I left on the next flight to London, and that was the beginning of what I like to think of as my new life. I barely spoke on that flight, and I desperately wanted to buy every single one of those little bottles of booze the ladies with the trolleys wheel around. But I didn’t, which is maybe what saved me – I wasn’t an alcoholic in the physical sense, but I was addicted to using it as a crutch. If I’d turned to it then, I might never have stopped.
‘And what happened when you got back to the UK?’ Finn asks, his voice a whisper, barely heard over the clamour of all these memories.
‘I bummed around for a bit. Stayed on sofas, worked crappy jobs. Eventually got my shit together enough to decide to go back to college.’
‘And you never saw him again, after that?’
‘No,’ I say firmly. ‘Although I briefly spoke to his dad, a few months later, to make sure he was alive and all right. His dad was quite English about it all, didn’t scream or shout or anything – I suspect he knew the truth, and didn’t want to push me into telling him more than he wanted to know.
‘Once I was studying, things changed – life calmed down. I had something to do, and a reason for doing it, and I started to live again. I knew I’d got enough balance to go on a night out, to go and see a band, to have a few glasses of wine – I started to trust myself again, I suppose.’
‘What about now? Do you trust yourself now?’
‘Up to a point,’ I say, looking up to meet his eyes. ‘If we’re doing this whole honesty thing, I trust myself up to a point. I’m happy here. I’m happy with you. I’m happy I can have a drink and a laugh and for it to enhance my life rather than rule it. But … well, I’m probably never going to be entirely normal, Finn.’

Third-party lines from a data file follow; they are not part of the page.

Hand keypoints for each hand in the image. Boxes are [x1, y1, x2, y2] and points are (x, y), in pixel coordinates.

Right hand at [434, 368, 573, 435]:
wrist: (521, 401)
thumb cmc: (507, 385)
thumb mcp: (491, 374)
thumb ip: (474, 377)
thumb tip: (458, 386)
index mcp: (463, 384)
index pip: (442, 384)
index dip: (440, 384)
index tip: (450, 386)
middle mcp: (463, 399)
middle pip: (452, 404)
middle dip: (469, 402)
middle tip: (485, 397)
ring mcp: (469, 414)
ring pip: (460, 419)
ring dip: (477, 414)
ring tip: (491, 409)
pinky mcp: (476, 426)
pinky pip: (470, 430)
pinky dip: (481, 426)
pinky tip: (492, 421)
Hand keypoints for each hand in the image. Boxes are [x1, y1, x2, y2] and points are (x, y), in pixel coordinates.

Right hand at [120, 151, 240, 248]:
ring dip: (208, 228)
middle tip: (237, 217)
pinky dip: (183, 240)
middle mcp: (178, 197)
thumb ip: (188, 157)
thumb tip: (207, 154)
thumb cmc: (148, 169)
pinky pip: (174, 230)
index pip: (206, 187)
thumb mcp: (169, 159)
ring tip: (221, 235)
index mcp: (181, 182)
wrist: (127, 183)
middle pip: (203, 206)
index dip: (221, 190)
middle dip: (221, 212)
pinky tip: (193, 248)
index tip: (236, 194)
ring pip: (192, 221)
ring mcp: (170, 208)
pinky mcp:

He leans down to kiss me softly, and replies: ‘I think we’ve had this conversation before, Miss Moneypenny. I never signed on for normal. I signed on for you, in all your crazy glory.’
I’m driving around Budbury and its beautiful surroundings in my little white van. It has a sign for the Budbury Pharmacy on the side, and I always feel a bit like Postman Pat when I do my rounds. I even asked Katie if I could borrow her cat Tinkerbell, but she put me off by reminding me that he was ginger, not black and white.
Despite the lack of a loyal and resourceful feline companion, I always enjoy doing this. It started small, dropping off a few prescriptions, but it’s expanded a lot. I think it was the thing with Edie last year that made me step things up.